Applying an interpretation model for body fluid mixture identification.

Confirmatory body fluid identification via the detection of specific messenger RNA (mRNA) species is important in circumstances where a conventional test is not available for the questioned fluid type (such as vaginal material) or when greater sensitivity, or specificity, is required. Samples forwarded for testing will often contain two or more body fluid types from different donors (mixtures). Endpoint reverse-transcription PCR (RT-PCR) or real-time quantitative reverse-transcription PCR (RT-qPCR) are two methods which may be used for confirmatory body fluid identification, with the former currently in use in forensic casework laboratories. The interpretation of such data has been a topic of recent interest, with two main approaches proposed: categorical and probabilistic. Categorical methods, which may use a scoring system or a threshold approach, do not utilise all relevant information. Probabilistic methods are able to incorporate known information and reflect uncertainty as part of classification.
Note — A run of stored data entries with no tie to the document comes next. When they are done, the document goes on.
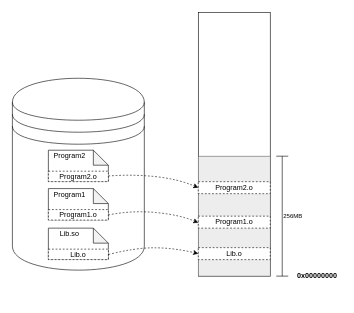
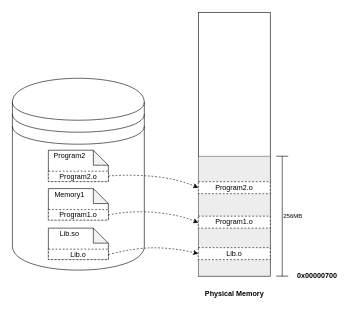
  <mxCell id="0" />
  <mxCell id="1" parent="0" />
  <mxCell id="2" value="" style="shape=datastore;whiteSpace=wrap;html=1;" vertex="1" parent="1"><mxGeometry x="20" y="130" width="220" height="320" as="geometry" /></mxCell>
  <mxCell id="3" value="" style="rounded=0;whiteSpace=wrap;html=1;" vertex="1" parent="1"><mxGeometry x="330" y="20" width="120" height="440" as="geometry" /></mxCell>
  <mxCell id="4" value="" style="rounded=0;whiteSpace=wrap;html=1;strokeColor=#666666;fontColor=#333333;fillColor=#EDEDED;" vertex="1" parent="1"><mxGeometry x="330" y="260" width="120" height="200" as="geometry" /></mxCell>
  <mxCell id="5" value="Program2.o" style="rounded=0;whiteSpace=wrap;html=1;dashed=1;" vertex="1" parent="1"><mxGeometry x="330" y="302.5" width="120" height="20" as="geometry" /></mxCell>
  <mxCell id="6" value="Lib.o" style="rounded=0;whiteSpace=wrap;html=1;dashed=1;" vertex="1" parent="1"><mxGeometry x="330" y="412.5" width="120" height="20" as="geometry" /></mxCell>
  <mxCell id="7" value="Program1.o" style="rounded=0;whiteSpace=wrap;html=1;dashed=1;" vertex="1" parent="1"><mxGeometry x="330" y="360" width="120" height="20" as="geometry" /></mxCell>
  <mxCell id="8" value="&lt;font style=&quot;font-size: 10px&quot;&gt;256MB&lt;/font&gt;" style="shape=crossbar;whiteSpace=wrap;html=1;rounded=1;fillColor=#EDEDED;rotation=0;sketch=0;shadow=0;noLabel=0;direction=north;movableLabel=1;" vertex="1" parent="1"><mxGeometry x="460" y="260" width="20" height="200" as="geometry"><mxPoint x="18" as="offset" /></mxGeometry></mxCell>
- <mxCell id="10" value="&lt;b&gt;0x00000000&lt;/b&gt;" style="text;html=1;align=center;verticalAlign=middle;resizable=0;points=[];autosize=1;" vertex="1" parent="1"><mxGeometry x="488" y="450" width="80" height="20" as="geometry" /></mxCell>
+ <mxCell id="9" value="&lt;b&gt;Physical Memory&lt;/b&gt;" style="text;html=1;align=center;verticalAlign=middle;resizable=0;points=[];autosize=1;" vertex="1" parent="1"><mxGeometry x="335" y="480" width="110" height="20" as="geometry" /></mxCell>
+ <mxCell id="10" value="&lt;b&gt;0x00000700&lt;/b&gt;" style="text;html=1;align=center;verticalAlign=middle;resizable=0;points=[];autosize=1;" vertex="1" parent="1"><mxGeometry x="488" y="450" width="80" height="20" as="geometry" /></mxCell>
  <mxCell id="11" value="" style="curved=1;endArrow=classic;html=1;entryX=0;entryY=0.5;entryDx=0;entryDy=0;exitX=1;exitY=0.457;exitDx=0;exitDy=0;exitPerimeter=0;dashed=1;" edge="1" parent="1" source="16" target="5"><mxGeometry width="50" height="50" relative="1" as="geometry"><mxPoint x="190" y="310" as="sourcePoint" /><mxPoint x="280" y="260" as="targetPoint" /><Array as="points"><mxPoint x="220" y="290" /><mxPoint x="296" y="298" /></Array></mxGeometry></mxCell>
  <mxCell id="12" value="" style="curved=1;endArrow=classic;html=1;entryX=0;entryY=0.55;entryDx=0;entryDy=0;exitX=1;exitY=0.514;exitDx=0;exitDy=0;exitPerimeter=0;dashed=1;entryPerimeter=0;" edge="1" parent="1" source="20" target="7"><mxGeometry width="50" height="50" relative="1" as="geometry"><mxPoint x="180" y="373.93" as="sourcePoint" /><mxPoint x="327.4" y="385" as="targetPoint" /><Array as="points"><mxPoint x="220" y="350" /><mxPoint x="300" y="358" /></Array></mxGeometry></mxCell>
  <mxCell id="13" value="" style="group" vertex="1" connectable="0" parent="1"><mxGeometry x="80" y="250" width="100" height="52.5" as="geometry" /></mxCell>
  <mxCell id="14" value="" style="shape=note;whiteSpace=wrap;html=1;backgroundOutline=1;darkOpacity=0.05;size=25;" vertex="1" parent="13"><mxGeometry width="100" height="52" as="geometry" /></mxCell>
  <mxCell id="15" value="Program2" style="text;html=1;align=center;verticalAlign=middle;resizable=0;points=[];autosize=1;" vertex="1" parent="13"><mxGeometry width="70" height="20" as="geometry" /></mxCell>
  <mxCell id="16" value="Program2.o" style="rounded=0;whiteSpace=wrap;html=1;dashed=1;" vertex="1" parent="13"><mxGeometry y="35" width="100" height="17.5" as="geometry" /></mxCell>
  <mxCell id="17" value="" style="group" vertex="1" connectable="0" parent="1"><mxGeometry x="80" y="314" width="100" height="52.5" as="geometry" /></mxCell>
  <mxCell id="18" value="" style="shape=note;whiteSpace=wrap;html=1;backgroundOutline=1;darkOpacity=0.05;size=25;" vertex="1" parent="17"><mxGeometry width="100" height="52" as="geometry" /></mxCell>
- <mxCell id="19" value="Program1" style="text;html=1;align=center;verticalAlign=middle;resizable=0;points=[];autosize=1;" vertex="1" parent="17"><mxGeometry width="70" height="20" as="geometry" /></mxCell>
+ <mxCell id="19" value="Memory1" style="text;html=1;align=center;verticalAlign=middle;resizable=0;points=[];autosize=1;" vertex="1" parent="17"><mxGeometry width="70" height="20" as="geometry" /></mxCell>
  <mxCell id="20" value="Program1.o" style="rounded=0;whiteSpace=wrap;html=1;dashed=1;" vertex="1" parent="17"><mxGeometry y="35" width="100" height="17.5" as="geometry" /></mxCell>
  <mxCell id="21" value="" style="group" vertex="1" connectable="0" parent="1"><mxGeometry x="80" y="380" width="100" height="52.5" as="geometry" /></mxCell>
  <mxCell id="22" value="" style="shape=note;whiteSpace=wrap;html=1;backgroundOutline=1;darkOpacity=0.05;size=25;" vertex="1" parent="21"><mxGeometry width="100" height="52" as="geometry" /></mxCell>
  <mxCell id="23" value="Lib.so" style="text;html=1;align=center;verticalAlign=middle;resizable=0;points=[];autosize=1;" vertex="1" parent="21"><mxGeometry x="10" width="50" height="20" as="geometry" /></mxCell>
  <mxCell id="24" value="Lib.o" style="rounded=0;whiteSpace=wrap;html=1;dashed=1;" vertex="1" parent="21"><mxGeometry y="35" width="100" height="17.5" as="geometry" /></mxCell>
  <mxCell id="25" value="" style="curved=1;endArrow=classic;html=1;entryX=0;entryY=0.5;entryDx=0;entryDy=0;exitX=1;exitY=0.514;exitDx=0;exitDy=0;exitPerimeter=0;dashed=1;" edge="1" parent="1" source="24" target="6"><mxGeometry width="50" height="50" relative="1" as="geometry"><mxPoint x="185" y="420.495" as="sourcePoint" /><mxPoint x="335" y="433.5" as="targetPoint" /><Array as="points"><mxPoint x="225" y="412.5" /><mxPoint x="290" y="413" /></Array></mxGeometry></mxCell>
This paper explores the use of multi-class machine learning classifiers to predict the components of body fluids in mixed samples, extending prior work on single-source body fluids. When including mixture profiles within the training data as an additional class, we obtained high prediction accuracy. We also determine that quantitative information is more informative than binary (presence/absence) data for the prediction of body fluids in different mixture ratios. Finally, we investigate the modelling and prediction of an "unknown" category, composed of samples which do not have specific features in the data, using two approaches: metric learning and a leave-one-type-out simulation for missing data.